MSE formula in Neural Network applications In Neural Network examples that I have seen online - sometimes the Mean Square Error is presented as
$$ 
MSE =  \frac{{1}}{2n}  \sum_{i}^{n} ( \widehat{y_i} -y_i)^2 \quad (1)
$$
and other times
$$ 
MSE =  \frac{{1}}{2}  \sum_{i}^{n} ( \widehat{y_i} -y_i)^2 \quad (2)
$$
Where I guess $n$ is the number of output nodes. 
Which one is the correct formula to use? Are we minimizing the total error or the "average" error between each output as in linear regression?
Also, bonus question: Do we really need to multiply by $1/2$? In my opinion, it is not that much more convenient than multiplying by $2$ when we take the derivative. 
Thank you
Update based on feedback below
$$ 
MSE =  \frac{{1}}{n}  \sum_{i}^{n} (y_i - \widehat{y_i})^2 \quad (3)
$$
Where $y_i$ is the desired Neural Network output, and $\widehat{y_i}$ is the neural network output.
 A: It's perfectly straightforward, I think:
To get mean square error, you take the errors ($y_i-\hat{y}_i$ -- and no, the error is not $\hat{y}_i-y_i$), you square them and then take their mean. Mean-square-error, just like it says on the label.
So, correctly, $MSE =  \frac{{1}}{n}  \sum_{i}^{n} (  y_i-\hat{y_i})^2$
(Anything else will be some other object)
If you don't divide by $n$, it can't really  be called a mean; without $\frac{1}{n}$, that's a sum not a mean. 
The additional factor of $\frac12$ means that it isn't MSE either, but half of MSE.
That said, you can halve it or double it, multiply by $n$ and so on without changing the argmin so if that's all you're doing that won't matter -- but a statistician does more with MSE than merely minimize it, so to me it matters to call things by their right names.
If - and here I address the authors you're reading, not you the innocent asker - you want to halve MSE, call it half-MSE. If you calculate SSE, say so.
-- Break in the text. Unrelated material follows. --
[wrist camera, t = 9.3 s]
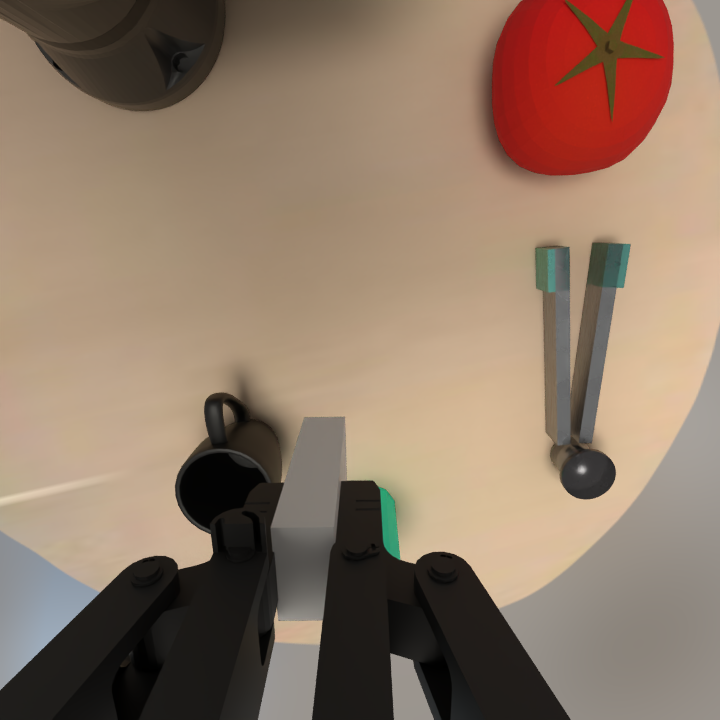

Don't play silly games with perfectly descriptive terms because you can't be bothered to type 5 extra characters. It's not hard!
A: What matters is the sum of squares. The rest is not important mathematically for optimization of a finite sample. Obviously, for an infinite size sample the sum is infinite, and things don't work out so well.
A: You're seeing both equations because they're used at different points in training. 
$$\frac{{1}}{2}  \sum_{i}^{n} ( y_i - \widehat{y_i})^2 \quad$$
is the error of a single training example, where n is the number of output nodes. The second equation, 
$$\frac{{1}}{2n}  \sum_{i}^{n} ( y_i - \widehat{y_i})^2 \quad$$
is the error of the network across all n training examples, though these are usually broken up into mini-batches to make calculation less expensive.
Also, $(\widehat{y_i} -y_i)^2 = (y_i - \widehat{y_i})^2$.
Source: http://neuralnetworksanddeeplearning.com/chap2.html 
Old question but still the top Google result for "MSE neural network"
A: Each sample in your minibatch gives you a squared error $(y_i-\hat{y_i})^2$. $MSE$ is the mean of this value for all $n$ samples in your minibatch:
$$MSE=\frac{1}{n}\sum_{i=1}^{n}(\hat{y_i}-y_i)^2$$
Notes


*

*There is no $\frac{1}{2}$ factor in $MSE$.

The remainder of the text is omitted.